Directive.
Put every line of the items below into a single numbered list, omitting any blank lines.

Data listing.
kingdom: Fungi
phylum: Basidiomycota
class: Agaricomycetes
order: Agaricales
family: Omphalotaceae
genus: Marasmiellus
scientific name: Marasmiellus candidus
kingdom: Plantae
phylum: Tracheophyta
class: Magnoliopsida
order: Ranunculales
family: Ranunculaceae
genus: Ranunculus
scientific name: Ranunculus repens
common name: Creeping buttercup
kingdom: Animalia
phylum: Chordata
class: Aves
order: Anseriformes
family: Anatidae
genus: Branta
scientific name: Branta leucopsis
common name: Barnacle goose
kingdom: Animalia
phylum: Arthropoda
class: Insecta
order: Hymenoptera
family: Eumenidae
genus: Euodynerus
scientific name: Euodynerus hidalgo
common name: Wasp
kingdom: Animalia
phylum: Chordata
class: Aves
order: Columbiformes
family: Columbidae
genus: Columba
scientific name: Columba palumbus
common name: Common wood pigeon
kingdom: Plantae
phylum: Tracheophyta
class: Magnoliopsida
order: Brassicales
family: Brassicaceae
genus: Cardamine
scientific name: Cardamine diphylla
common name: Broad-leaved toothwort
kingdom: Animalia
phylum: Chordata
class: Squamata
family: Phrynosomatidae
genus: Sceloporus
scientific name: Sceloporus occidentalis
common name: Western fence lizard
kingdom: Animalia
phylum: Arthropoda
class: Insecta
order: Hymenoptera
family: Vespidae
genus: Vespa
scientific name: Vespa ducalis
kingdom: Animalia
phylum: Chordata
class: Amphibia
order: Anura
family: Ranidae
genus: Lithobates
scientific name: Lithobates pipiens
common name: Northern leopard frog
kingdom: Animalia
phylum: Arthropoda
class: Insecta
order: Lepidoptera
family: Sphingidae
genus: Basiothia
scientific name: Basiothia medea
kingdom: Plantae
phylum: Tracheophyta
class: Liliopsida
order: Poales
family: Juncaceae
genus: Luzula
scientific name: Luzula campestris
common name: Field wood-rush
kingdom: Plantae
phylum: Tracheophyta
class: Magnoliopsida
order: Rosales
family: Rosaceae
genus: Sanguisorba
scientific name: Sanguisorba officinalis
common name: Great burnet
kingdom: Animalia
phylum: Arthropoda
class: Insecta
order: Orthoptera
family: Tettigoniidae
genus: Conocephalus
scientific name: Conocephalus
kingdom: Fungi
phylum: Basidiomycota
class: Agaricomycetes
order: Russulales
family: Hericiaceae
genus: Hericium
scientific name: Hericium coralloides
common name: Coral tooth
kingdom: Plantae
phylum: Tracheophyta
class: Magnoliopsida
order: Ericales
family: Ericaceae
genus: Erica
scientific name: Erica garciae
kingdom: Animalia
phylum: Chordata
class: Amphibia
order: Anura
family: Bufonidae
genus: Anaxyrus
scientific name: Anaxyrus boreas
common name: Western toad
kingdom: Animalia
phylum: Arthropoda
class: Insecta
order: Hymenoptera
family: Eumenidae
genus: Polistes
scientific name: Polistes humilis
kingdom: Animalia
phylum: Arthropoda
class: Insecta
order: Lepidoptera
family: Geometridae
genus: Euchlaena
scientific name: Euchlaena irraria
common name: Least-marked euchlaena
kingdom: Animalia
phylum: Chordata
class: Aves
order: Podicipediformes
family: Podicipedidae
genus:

Reply to the exercise.
1. kingdom: Fungi
2. phylum: Basidiomycota
3. class: Agaricomycetes
4. order: Agaricales
5. family: Omphalotaceae
6. genus: Marasmiellus
7. scientific name: Marasmiellus candidus
8. kingdom: Plantae
9. phylum: Tracheophyta
10. class: Magnoliopsida
11. order: Ranunculales
12. family: Ranunculaceae
13. genus: Ranunculus
14. scientific name: Ranunculus repens
15. common name: Creeping buttercup
16. kingdom: Animalia
17. phylum: Chordata
18. class: Aves
19. order: Anseriformes
20. family: Anatidae
21. genus: Branta
22. scientific name: Branta leucopsis
23. common name: Barnacle goose
24. kingdom: Animalia
25. phylum: Arthropoda
26. class: Insecta
27. order: Hymenoptera
28. family: Eumenidae
29. genus: Euodynerus
30. scientific name: Euodynerus hidalgo
31. common name: Wasp
32. kingdom: Animalia
33. phylum: Chordata
34. class: Aves
35. order: Columbiformes
36. family: Columbidae
37. genus: Columba
38. scientific name: Columba palumbus
39. common name: Common wood pigeon
40. kingdom: Plantae
41. phylum: Tracheophyta
42. class: Magnoliopsida
43. order: Brassicales
44. family: Brassicaceae
45. genus: Cardamine
46. scientific name: Cardamine diphylla
47. common name: Broad-leaved toothwort
48. kingdom: Animalia
49. phylum: Chordata
50. class: Squamata
51. family: Phrynosomatidae
52. genus: Sceloporus
53. scientific name: Sceloporus occidentalis
54. common name: Western fence lizard
55. kingdom: Animalia
56. phylum: Arthropoda
57. class: Insecta
58. order: Hymenoptera
59. family: Vespidae
60. genus: Vespa
61. scientific name: Vespa ducalis
62. kingdom: Animalia
63. phylum: Chordata
64. class: Amphibia
65. order: Anura
66. family: Ranidae
67. genus: Lithobates
68. scientific name: Lithobates pipiens
69. common name: Northern leopard frog
70. kingdom: Animalia
71. phylum: Arthropoda
72. class: Insecta
73. order: Lepidoptera
74. family: Sphingidae
75. genus: Basiothia
76. scientific name: Basiothia medea
77. kingdom: Plantae
78. phylum: Tracheophyta
79. class: Liliopsida
80. order: Poales
81. family: Juncaceae
82. genus: Luzula
83. scientific name: Luzula campestris
84. common name: Field wood-rush
85. kingdom: Plantae
86. phylum: Tracheophyta
87. class: Magnoliopsida
88. order: Rosales
89. family: Rosaceae
90. genus: Sanguisorba
91. scientific name: Sanguisorba officinalis
92. common name: Great burnet
93. kingdom: Animalia
94. phylum: Arthropoda
95. class: Insecta
96. order: Orthoptera
97. family: Tettigoniidae
98. genus: Conocephalus
99. scientific name: Conocephalus
100. kingdom: Fungi
101. phylum: Basidiomycota
102. class: Agaricomycetes
103. order: Russulales
104. family: Hericiaceae
105. genus: Hericium
106. scientific name: Hericium coralloides
107. common name: Coral tooth
108. kingdom: Plantae
109. phylum: Tracheophyta
110. class: Magnoliopsida
111. order: Ericales
112. family: Ericaceae
113. genus: Erica
114. scientific name: Erica garciae
115. kingdom: Animalia
116. phylum: Chordata
117. class: Amphibia
118. order: Anura
119. family: Bufonidae
120. genus: Anaxyrus
121. scientific name: Anaxyrus boreas
122. common name: Western toad
123. kingdom: Animalia
124. phylum: Arthropoda
125. class: Insecta
126. order: Hymenoptera
127. family: Eumenidae
128. genus: Polistes
129. scientific name: Polistes humilis
130. kingdom: Animalia
131. phylum: Arthropoda
132. class: Insecta
133. order: Lepidoptera
134. family: Geometridae
135. genus: Euchlaena
136. scientific name: Euchlaena irraria
137. common name: Least-marked euchlaena
138. kingdom: Animalia
139. phylum: Chordata
140. class: Aves
141. order: Podicipediformes
142. family: Podicipedidae
143. genus:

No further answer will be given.